Un article qui n'est publié qu'en grec

Ce matin, je reçois la revue Dekata, où j'ai publié un article... qui apparaît en grec. C'est au point que je ne sais donc pas ce que j'ai écrit. Sauf que j'ai (évidemment) la version en français, que voici : 





De quelques courants culinaires et des raisons historiques et artistiques qui les sous-tendent
Hervé This


Comment l'art culinaire évolue-t-il, depuis la dernière guerre mondiale ? Comment pourra-t-il évoluer, dans les prochaines décennies ? Pourquoi l'évolution passée de cet art, et pourquoi l'évolution future que nous décrirons plus loin est-elle probable, à défaut d'être certaine ? Ce questionnement sera l'occasion de contribuer à supprimer bien des confusions, des fantasmes, en même temps que nous éclaireront les amateurs d'art (culinaire).

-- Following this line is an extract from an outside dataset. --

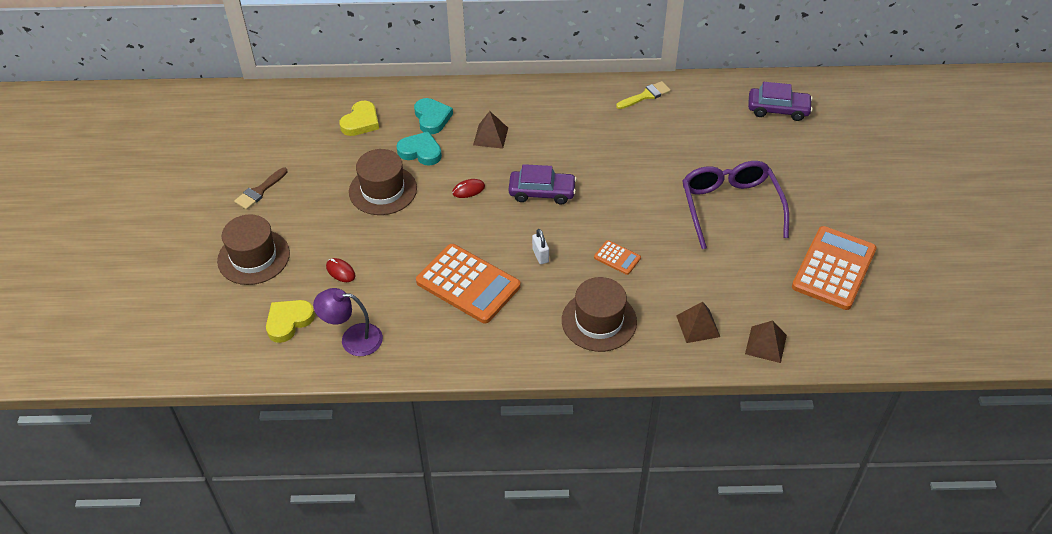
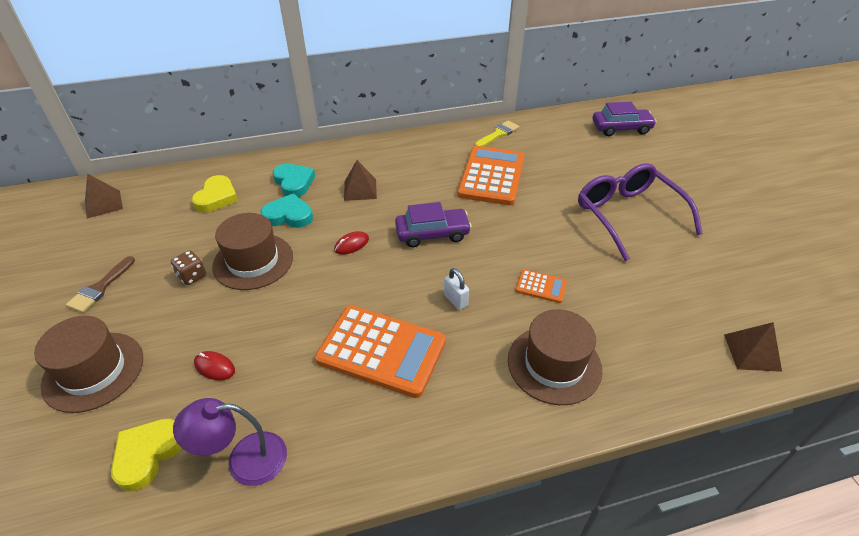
camera: 15 degrees left, 5 degrees down
(332, 194) = (192, 276): none -> brown dice
(698, 326) = (667, 346): brown pyramid -> brown pyramid (103, 204)
(834, 268) = (763, 256): orange calculator -> orange calculator (492, 176)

L'art culinaire ? Avant de parler d'un objet, il est bon d'établir son existence : rien de pire que ces clercs du Moyen-Age qui voulaient compter les anges sur la tête d'une épingle, faute intellectuelle qui renvoie à la querelle de Platon et d'Aristote sur la réalité des idées. Or je me souviens que, il y a quelques décennies, des intellectuels contestaient ce statut.
Partons d'observations : l'être humain, comme ses ancêtres primates et comme ses ancêtres plus anciens, non humains, doit se nourrir pour se développer, puis se reproduire. Toutefois, contrairement à la plupart des espèces animales, qui se contentent des tissus végétaux ou animaux non préparés, notre espèce humaine a un comportement de nature toute culturelle -la préparation des aliments- qui engendre une différence entre les « ingrédients » et les « aliments ». Nous ne mangeons pas le porc sur pied, ni le poisson cru non écaillé, ni la carotte non lavée ; nous les « cuisinons ». Mieux, même, nous sélectionnons les espèces végétales et animales en vue d'en faire des ingrédients mieux adaptés aux transformations que nous leur faisons subir, transformations qu'il faut nommer « culinaires ».
La cuisine, donc, c'est bien la transformations d'ingrédients, le plus souvent inadmissibles en l'état pour des êtres humains, en aliments, conformément à des canons, des prescriptions, des habitudes, des coutumes.
Cela étant dit, nous devons aussi considérer que tous les cuisiniers/ères du monde ne se limitent pas à des gestes techniques, mais cherchent aussi à faire « bon ». Par exemple, le choix de la quantité de sel que l'on ajoute à une viande ou à un poisson que l'on cuit n'est pas un choix technique : qu'on en mette plus ou moins ne change généralement pas le résultat, du point de vue de la transformation qui s'opère. En revanche, ce choix détermine le fait que l'aliment soit jugé « bon » ou « mauvais ». Bon ? J'ai proposé dans un de mes livres que nous reconnaissions qu'il s'agit en réalité du « beau à manger ». Et, de ce fait, la cuisine ajoute une composante véritablement artistique à la composante technique. Cela a également comme conséquence de disqualifier des idées fautives comme cette théorie fallacieuse du « food pairing », qui se propage dans le milieu culinaire depuis qu'une société industrielle qui vend des préparations aromatisantes l'a promue : non, il n'y a pas plus d'associations culinaires entre du poisson et du vin blanc, ou entre de la viande de bœuf et du vin rouge, qu'il n'y a de nécessité à faire entendre un do avec un fa, en musique, ou à juxtaposer du rouge avec du vert en peinture. En matière d'art, ce qui « convient », c'est ce que l'artiste choisit, individuellement, et l'histoire de l'art montre à l'envi combien les « règles » ont toujours été abattues : que l'on souvienne de l'histoire de la perspective, en peinture… et le cubisme ; ou la peinture abstraite après la peinture réaliste. En cuisine, c'est pareil, et l'histoire de l'art culinaire le démontre amplement.
La cuisine se limite-t-elle à cela, de la technique et de l'art ? Je ne crois pas : le plat le mieux préparé techniquement et le plus artistiquement composé ne sera jamais bon s'il nous est jeté à la figure ou si nous mangeons en mauvaise compagnie. Inversement il a été mesuré que les plats sont mieux appréciés quand ils sont consommés en groupes, ce que la socialité de l'espèce humaine devait faire deviner. La cuisine, de ce fait, comporte une composante technique, une composante artistique, et une composante sociale. Mais pour en terminer avec l'art culinaire, il faut conclure qu'il existe vraiment, que, comme tout art, il a évolué et évoluera encore.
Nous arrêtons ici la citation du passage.